A quick review of the Billboard Top 40 hits would reveal the gaping lack of variety in repertoire on any given week. Homogeneity in popular music is not a new complaint, but a lesser acknowledged and comparably prevalent sentiment is the lack of diversity in colour.

Asian voices are hard to find in North American music. I lament my inability to name many notable Asian musicians, though I suspect that my inability to list them is a shared phenomenon among most of us. One artist who comes to the forefront of my memory is Bruno Mars, who is half Filipino.

If you strain harder, you might recall Steve Aoki, who is Japanese.

Where are they in the music scene, especially in Hamilton’s? Their lack of presence in the North American music is disproportionate to their presence in our world, and in our city.

If your upbringing was like my own, you likely grew up to Avril Lavigne and Simple Plan, then moved on to Metric and Arcade Fire.

These artists and their work were the pillar of my musical education, the core tenets of my identity. If music were a language, then these artists spoke mine.

**RAW DATA:**
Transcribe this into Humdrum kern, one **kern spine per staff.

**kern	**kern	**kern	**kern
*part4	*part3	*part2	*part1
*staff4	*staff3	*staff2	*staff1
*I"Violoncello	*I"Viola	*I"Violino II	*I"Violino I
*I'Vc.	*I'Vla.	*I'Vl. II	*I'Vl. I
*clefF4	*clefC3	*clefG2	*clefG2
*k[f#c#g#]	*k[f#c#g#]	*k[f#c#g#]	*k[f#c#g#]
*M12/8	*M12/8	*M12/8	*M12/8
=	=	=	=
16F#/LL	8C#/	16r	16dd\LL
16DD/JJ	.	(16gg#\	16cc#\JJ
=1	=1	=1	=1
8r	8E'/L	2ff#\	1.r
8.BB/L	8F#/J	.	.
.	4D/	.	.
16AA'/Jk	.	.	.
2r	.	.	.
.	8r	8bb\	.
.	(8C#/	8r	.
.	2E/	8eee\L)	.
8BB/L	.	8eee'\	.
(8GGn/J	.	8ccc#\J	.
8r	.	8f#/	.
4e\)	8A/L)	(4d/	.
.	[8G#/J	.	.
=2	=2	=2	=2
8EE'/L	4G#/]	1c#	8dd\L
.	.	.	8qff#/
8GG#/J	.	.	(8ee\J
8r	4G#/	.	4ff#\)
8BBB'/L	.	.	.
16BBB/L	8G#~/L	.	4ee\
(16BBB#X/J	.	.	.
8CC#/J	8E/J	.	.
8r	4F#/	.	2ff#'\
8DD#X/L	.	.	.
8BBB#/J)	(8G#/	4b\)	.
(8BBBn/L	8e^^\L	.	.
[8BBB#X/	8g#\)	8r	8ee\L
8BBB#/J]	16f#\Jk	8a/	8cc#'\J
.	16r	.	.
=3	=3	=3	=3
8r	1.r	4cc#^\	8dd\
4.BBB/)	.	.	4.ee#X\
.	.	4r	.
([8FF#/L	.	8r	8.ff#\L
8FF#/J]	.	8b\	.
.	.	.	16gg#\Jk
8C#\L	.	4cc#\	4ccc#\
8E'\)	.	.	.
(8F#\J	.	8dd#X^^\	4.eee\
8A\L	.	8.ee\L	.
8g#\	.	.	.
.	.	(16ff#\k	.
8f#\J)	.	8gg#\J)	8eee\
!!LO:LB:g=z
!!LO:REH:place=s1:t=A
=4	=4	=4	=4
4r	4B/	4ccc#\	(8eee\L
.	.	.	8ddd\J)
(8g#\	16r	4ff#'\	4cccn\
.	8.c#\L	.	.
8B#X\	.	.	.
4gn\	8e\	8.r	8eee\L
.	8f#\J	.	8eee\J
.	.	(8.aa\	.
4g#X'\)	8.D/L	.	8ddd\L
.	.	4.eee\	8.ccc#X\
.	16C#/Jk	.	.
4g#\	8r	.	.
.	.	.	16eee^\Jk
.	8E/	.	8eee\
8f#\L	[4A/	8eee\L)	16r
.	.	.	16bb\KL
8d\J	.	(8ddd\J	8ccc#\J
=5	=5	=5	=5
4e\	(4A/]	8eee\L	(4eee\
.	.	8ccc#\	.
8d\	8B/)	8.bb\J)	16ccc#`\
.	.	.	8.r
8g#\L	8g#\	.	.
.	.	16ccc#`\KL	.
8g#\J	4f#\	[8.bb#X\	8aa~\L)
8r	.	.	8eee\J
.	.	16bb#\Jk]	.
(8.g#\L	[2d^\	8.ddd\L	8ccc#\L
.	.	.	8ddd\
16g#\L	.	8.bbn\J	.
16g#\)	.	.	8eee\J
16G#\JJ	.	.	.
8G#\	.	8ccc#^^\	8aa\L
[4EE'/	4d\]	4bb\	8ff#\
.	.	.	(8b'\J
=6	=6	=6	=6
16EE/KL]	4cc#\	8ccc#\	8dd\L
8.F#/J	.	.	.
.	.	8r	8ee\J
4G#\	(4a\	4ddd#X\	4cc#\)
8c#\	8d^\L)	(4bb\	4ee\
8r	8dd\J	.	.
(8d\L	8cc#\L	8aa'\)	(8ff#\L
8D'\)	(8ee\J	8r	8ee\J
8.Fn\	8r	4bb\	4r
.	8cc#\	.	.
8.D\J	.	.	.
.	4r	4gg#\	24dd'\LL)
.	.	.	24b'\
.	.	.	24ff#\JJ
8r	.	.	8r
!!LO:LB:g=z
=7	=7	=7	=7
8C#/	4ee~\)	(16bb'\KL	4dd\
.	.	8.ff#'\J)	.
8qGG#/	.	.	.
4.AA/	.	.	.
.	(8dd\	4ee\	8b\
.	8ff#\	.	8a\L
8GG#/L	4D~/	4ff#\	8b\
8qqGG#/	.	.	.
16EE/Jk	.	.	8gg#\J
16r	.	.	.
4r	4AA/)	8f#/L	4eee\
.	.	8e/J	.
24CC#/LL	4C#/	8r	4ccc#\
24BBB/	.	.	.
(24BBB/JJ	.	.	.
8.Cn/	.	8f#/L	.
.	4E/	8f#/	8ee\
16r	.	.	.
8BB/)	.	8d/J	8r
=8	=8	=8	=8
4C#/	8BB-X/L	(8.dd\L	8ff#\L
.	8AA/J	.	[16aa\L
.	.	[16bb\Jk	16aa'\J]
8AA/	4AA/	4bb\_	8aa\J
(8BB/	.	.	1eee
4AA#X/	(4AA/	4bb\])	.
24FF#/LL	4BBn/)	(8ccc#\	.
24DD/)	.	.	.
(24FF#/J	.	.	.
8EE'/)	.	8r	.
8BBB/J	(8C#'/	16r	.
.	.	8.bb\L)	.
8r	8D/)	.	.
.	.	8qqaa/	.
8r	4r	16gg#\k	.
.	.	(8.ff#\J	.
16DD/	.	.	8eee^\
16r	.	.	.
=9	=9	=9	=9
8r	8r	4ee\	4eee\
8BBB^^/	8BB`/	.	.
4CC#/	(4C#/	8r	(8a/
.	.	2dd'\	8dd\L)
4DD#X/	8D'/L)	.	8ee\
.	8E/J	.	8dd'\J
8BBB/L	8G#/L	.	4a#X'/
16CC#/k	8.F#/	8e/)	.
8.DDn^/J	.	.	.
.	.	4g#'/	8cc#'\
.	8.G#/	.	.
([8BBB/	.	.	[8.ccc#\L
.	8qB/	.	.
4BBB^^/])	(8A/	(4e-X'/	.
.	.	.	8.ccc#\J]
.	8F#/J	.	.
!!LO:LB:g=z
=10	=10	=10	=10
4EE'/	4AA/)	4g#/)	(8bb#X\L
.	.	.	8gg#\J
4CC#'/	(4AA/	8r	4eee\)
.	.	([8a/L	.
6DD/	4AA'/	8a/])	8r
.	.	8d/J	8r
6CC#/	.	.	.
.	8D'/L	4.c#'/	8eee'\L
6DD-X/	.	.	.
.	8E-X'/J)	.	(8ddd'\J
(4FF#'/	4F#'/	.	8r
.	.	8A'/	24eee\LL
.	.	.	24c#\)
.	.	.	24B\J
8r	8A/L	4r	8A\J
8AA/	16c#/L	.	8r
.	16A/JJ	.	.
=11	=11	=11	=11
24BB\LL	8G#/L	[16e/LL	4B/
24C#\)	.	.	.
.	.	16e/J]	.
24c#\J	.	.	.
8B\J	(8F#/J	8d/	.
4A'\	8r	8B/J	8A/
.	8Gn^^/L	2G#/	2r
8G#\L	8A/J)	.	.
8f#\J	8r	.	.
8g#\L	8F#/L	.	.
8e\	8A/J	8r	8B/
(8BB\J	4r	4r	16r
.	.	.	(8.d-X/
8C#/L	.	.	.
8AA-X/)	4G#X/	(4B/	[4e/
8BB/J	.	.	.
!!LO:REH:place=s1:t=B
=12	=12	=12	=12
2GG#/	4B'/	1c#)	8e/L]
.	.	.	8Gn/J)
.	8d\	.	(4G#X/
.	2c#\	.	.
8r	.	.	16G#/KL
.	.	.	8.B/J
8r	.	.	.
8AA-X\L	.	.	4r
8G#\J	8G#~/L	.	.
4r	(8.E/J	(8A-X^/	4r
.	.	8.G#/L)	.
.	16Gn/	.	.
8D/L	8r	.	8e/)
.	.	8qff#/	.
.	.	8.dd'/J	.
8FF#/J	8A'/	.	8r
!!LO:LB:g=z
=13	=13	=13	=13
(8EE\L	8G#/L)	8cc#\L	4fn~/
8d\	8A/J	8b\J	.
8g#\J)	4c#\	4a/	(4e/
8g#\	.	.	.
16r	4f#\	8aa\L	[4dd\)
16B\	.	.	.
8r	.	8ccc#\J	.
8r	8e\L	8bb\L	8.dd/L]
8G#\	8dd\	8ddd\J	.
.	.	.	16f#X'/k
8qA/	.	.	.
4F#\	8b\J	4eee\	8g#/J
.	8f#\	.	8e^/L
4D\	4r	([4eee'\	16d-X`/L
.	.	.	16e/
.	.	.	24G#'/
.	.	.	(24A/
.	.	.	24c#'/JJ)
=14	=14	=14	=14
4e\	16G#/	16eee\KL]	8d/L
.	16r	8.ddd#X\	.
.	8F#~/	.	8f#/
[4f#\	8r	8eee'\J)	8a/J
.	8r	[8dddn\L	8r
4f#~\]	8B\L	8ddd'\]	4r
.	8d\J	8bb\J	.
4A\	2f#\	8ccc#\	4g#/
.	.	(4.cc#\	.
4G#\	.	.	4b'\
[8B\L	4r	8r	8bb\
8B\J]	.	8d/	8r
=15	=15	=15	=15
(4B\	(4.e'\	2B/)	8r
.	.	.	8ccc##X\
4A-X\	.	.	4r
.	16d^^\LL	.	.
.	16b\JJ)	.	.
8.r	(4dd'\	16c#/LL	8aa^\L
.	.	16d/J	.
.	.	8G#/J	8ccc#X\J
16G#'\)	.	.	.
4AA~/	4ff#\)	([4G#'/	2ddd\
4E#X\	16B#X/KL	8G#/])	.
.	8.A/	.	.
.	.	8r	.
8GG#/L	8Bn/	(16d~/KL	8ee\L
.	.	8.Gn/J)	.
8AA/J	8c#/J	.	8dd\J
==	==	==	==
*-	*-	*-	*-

**EXERCISE:** Update the piece on Asian musicians between "If you strain" and "in our city.", inclusive, so that "think harder" takes the place of "strain harder". The rows have nothing to do with the piece on Asian musicians.

**THE REPLY:**
If you think harder, you might recall Steve Aoki, who is Japanese.

Where are they in the music scene, especially in Hamilton’s? Their lack of presence in the North American music is disproportionate to their presence in our world, and in our city.